Travail demandé: Recopiez sans aucune modification les lignes du matériel ci-dessous, en commençant par celle qui contient « Keep me logged in for 2 weeks » et en poursuivant jusqu'à la dernière ligne du matériel, les deux bornes comprises.

Matériel fourni:
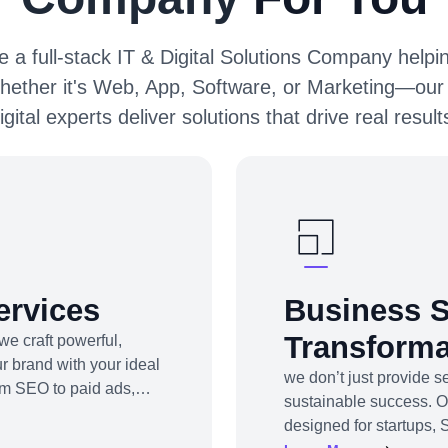
 a full-stack IT & Digital Solutions Company helpin
hether it's Web, App, Software, or Marketing—our
igital experts deliver solutions that drive real result
ervices
Business S
Transforma
we craft powerful,
r brand with your ideal
we don’t just provide 
om SEO to paid ads,
sustainable success. 
be marketing to app
designed for startups, 
d platforms to drive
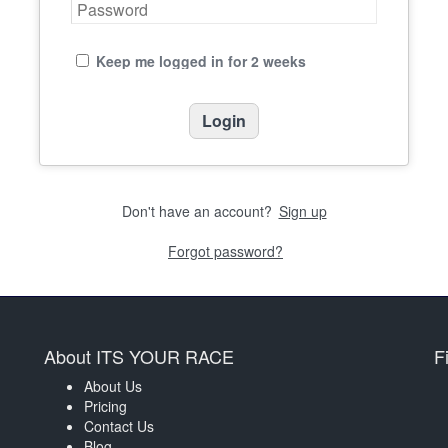
Keep me logged in for 2 weeks
Don't have an account?
Sign up
Forgot password?
About ITS YOUR RACE
F
About Us
Pricing
Contact Us
Blog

Corrigé:
Keep me logged in for 2 weeks
Don't have an account?
Sign up
Forgot password?
About ITS YOUR RACE
F
About Us
Pricing
Contact Us
Blog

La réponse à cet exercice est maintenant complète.